Automatic Dubbing: Amazon AI Researchers Explore Length-Controlled MT

Amazon AI Researchers Explore Automatic Dubbing and MT

Jeff Bezos went viral in early October 2021. The Amazon founder congratulated rival streaming service Netflix on their “impressive and inspiring” internationalization strategy in a tweet about the worldwide success of the hit Korean series, Squid Game.

Meanwhile, Amazon (home to Prime Video) has been busy working on its own internationalization efforts. A team of Amazon AI researchers recently delved deeper into automatic dubbing (AD) and machine translation (MT).

The resulting paper, “Machine Translation Verbosity Control for Automatic Dubbing,” was published on pre-print platform arXiv on October 8, 2021. The authors are a collective of Scientists and Engineers from Amazon AI, a unit of Amazon World Services.
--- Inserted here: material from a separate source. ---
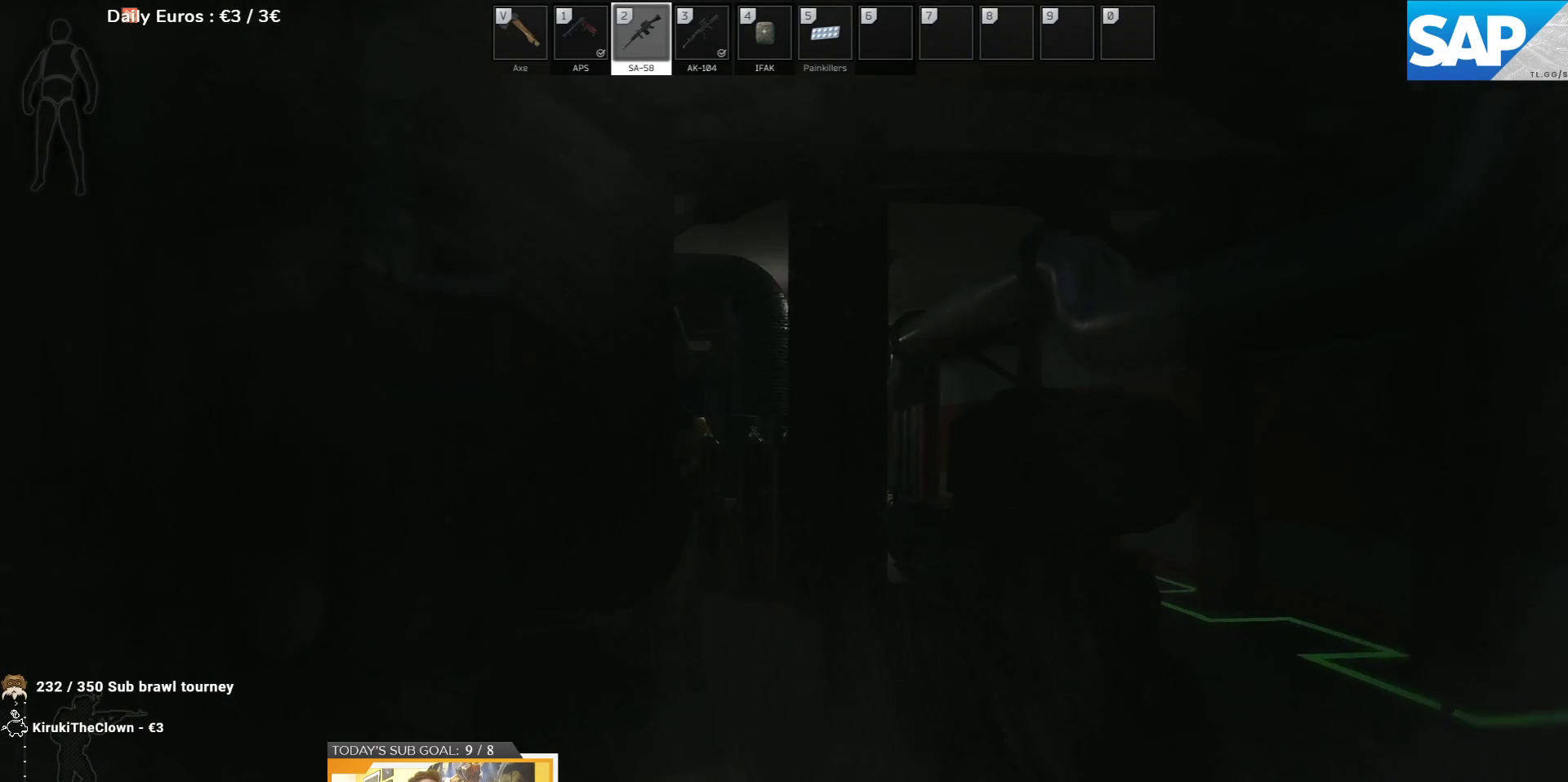
{"keys": ["d"], "events": [[17, "a", "up"], [100, "d", "down"], [217, "d", "up"], [450, "d", "down"], [450, "w", "up"]]}
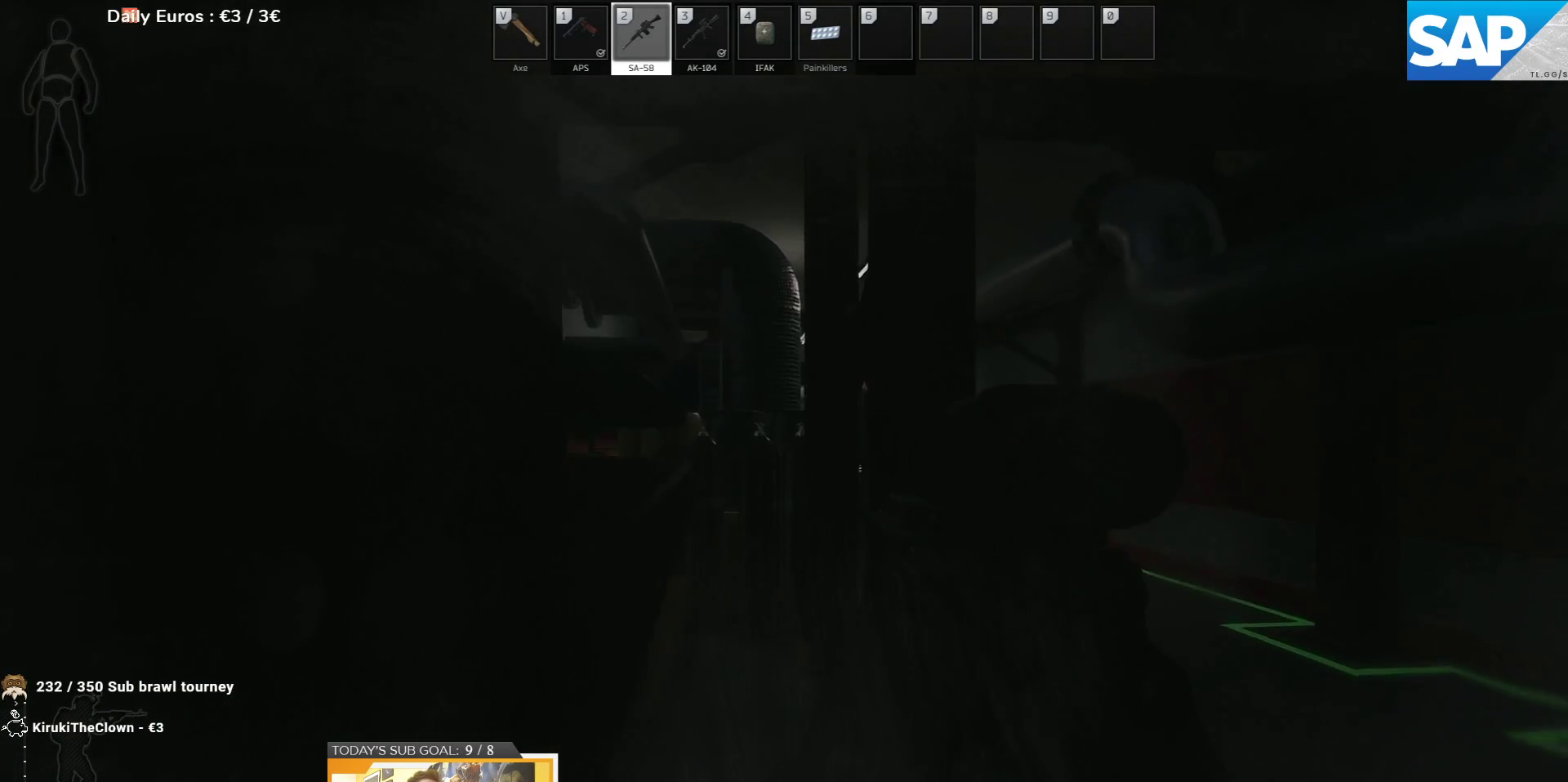
{"keys": ["d"], "events": [[33, "d", "up"], [467, "d", "down"]]}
Among them is Marcello Federico, who in addition to leading prior machine dubbing efforts for Amazon is also Co-founder of translation productivity tool MateCat.

The research focuses on the “problem of controlling the verbosity of machine translation output” with the aim of generating better-quality automatic dubbing. In this context, verbosity relates to length; that is, the authors want to control MT output length for use in dubbing.

They explained: “Automatic dubbing aims at seamlessly replacing the speech in a video document with synthetic speech in a different language.” Doing so is complex, because translations must reflect the meaning of the original and match the length of the original.

The experiments involved French, Italian, German, and Spanish content, machine translated from an English transcript, and controlled the number of characters in the MT output as a proxy for controlling the dubbing duration.

Better Translations, Worse Dubbing?

According to the researchers, the experiments used intrinsic and extrinsic evaluations, a significant difference from previous work: “Intrinsic evaluations measure MT quality and verbosity with respect to human post-edited translations matching length requirements, while extrinsic evaluations measure subjective quality of video clips dubbed by using the generated translations.”

MT performance was measured according to the BLEU score. To measure verbosity, the researchers counted the percentage of MT outputs that matched the length of the original with a tolerance of +/-10%, which the researchers said they “consider acceptable for AD.”

“AD tries to automate the localization of audiovisual content, a complex and demanding workflow managed during post-production by dubbing studios.”

Meanwhile, for the subjective evaluations, the researchers generated dubbed videos in Italian and German, and asked 40 subjects to rate their viewing experience.

In terms of MT quality, the researchers concluded that “our resulting best model not only produces translations much closer in length to the input, but often also better in translations” when compared to a standard Transformer MT model trained without verbosity information.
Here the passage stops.